Units – A piece of, or a share in, a fund. If the overall value of a fund is £100 and it has 100 units available to buy, you can reckon on paying about £1 for one unit in that fund.
V
Volatility – What happens to a fund manager’s face when you ask why they charge such high fees for such crappy performance. It’s also another way of saying the speed with which prices move up and down. Highly volatile means large and swift upward and downward swings in price.
W
Watchdog – I have two dogs. One’s called Timex, the other’s called Rolex. They’re watchdogs. The FCA is the UK’s investment watchdog.
Weighted – The proportion of something is the weighting. For example, if I have a portfolio worth £100 with a 10% weighting to bonds and a 90% weighting to shares then I have £10 in bonds and £90 in shares.
Whole-of-market – All the funds in which retail investors can buy units.

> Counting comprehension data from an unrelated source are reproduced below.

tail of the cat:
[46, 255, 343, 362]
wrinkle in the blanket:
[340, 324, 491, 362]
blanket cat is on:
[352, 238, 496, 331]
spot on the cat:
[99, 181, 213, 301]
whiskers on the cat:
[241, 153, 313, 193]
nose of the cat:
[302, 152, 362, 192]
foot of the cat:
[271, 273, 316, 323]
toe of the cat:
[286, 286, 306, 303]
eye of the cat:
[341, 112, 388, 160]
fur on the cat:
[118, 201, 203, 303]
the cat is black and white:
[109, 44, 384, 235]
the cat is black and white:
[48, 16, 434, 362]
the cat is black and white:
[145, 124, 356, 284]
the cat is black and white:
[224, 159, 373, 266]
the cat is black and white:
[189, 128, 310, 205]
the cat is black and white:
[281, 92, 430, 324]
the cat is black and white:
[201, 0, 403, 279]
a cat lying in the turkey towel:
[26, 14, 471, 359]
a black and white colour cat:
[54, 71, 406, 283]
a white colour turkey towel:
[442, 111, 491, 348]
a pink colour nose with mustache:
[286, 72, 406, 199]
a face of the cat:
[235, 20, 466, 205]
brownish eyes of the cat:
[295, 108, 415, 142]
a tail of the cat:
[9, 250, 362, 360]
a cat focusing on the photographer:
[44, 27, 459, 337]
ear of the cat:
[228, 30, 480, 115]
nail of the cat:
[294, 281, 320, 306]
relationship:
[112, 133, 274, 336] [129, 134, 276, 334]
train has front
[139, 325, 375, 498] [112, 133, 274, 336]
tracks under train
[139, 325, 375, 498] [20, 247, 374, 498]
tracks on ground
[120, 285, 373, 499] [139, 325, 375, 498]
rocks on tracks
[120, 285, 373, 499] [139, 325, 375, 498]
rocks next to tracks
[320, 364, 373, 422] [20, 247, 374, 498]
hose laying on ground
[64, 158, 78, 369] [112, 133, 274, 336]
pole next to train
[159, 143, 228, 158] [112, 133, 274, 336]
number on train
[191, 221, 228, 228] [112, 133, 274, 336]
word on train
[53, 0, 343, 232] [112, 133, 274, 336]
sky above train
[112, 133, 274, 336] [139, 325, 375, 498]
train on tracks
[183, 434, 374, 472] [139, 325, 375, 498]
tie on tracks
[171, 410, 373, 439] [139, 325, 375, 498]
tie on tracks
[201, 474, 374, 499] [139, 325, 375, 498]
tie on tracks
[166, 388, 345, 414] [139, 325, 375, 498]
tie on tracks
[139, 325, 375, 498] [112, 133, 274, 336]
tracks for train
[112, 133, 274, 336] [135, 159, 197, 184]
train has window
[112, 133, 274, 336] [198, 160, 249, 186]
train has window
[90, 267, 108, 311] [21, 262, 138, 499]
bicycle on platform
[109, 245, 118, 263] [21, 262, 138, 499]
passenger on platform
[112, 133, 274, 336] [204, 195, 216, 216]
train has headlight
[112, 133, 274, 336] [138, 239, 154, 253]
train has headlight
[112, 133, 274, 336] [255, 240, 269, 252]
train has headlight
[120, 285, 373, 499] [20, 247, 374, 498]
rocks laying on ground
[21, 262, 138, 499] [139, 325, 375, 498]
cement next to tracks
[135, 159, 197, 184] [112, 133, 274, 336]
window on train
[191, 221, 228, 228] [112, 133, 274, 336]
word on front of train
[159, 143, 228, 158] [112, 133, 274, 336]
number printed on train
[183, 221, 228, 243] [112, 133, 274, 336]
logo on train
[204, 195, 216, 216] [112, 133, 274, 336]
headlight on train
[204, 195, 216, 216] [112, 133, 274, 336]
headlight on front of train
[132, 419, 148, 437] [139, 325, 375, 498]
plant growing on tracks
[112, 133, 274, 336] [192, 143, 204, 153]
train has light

Wrapper – Not a tiresome male who can’t play instruments, write music or sing, and who feels disenfranchised by society—hence his need to shoot other men and molest women—that’s clearly a different spelling. No, for the purposes of this book, a wrapper is a barrier to the taxman. ISAs and SIPPs are tax-wrapped investments.
X
X-rated – The language I would use to describe some of the people who’ll take your money.
Y
Yet-to-see-value-for-money – The phrase that, according to the Financial Conduct Authority, applies to far too many banks and investment firms.
Z
Zzzzz – The sound you should be making while your investments work for you.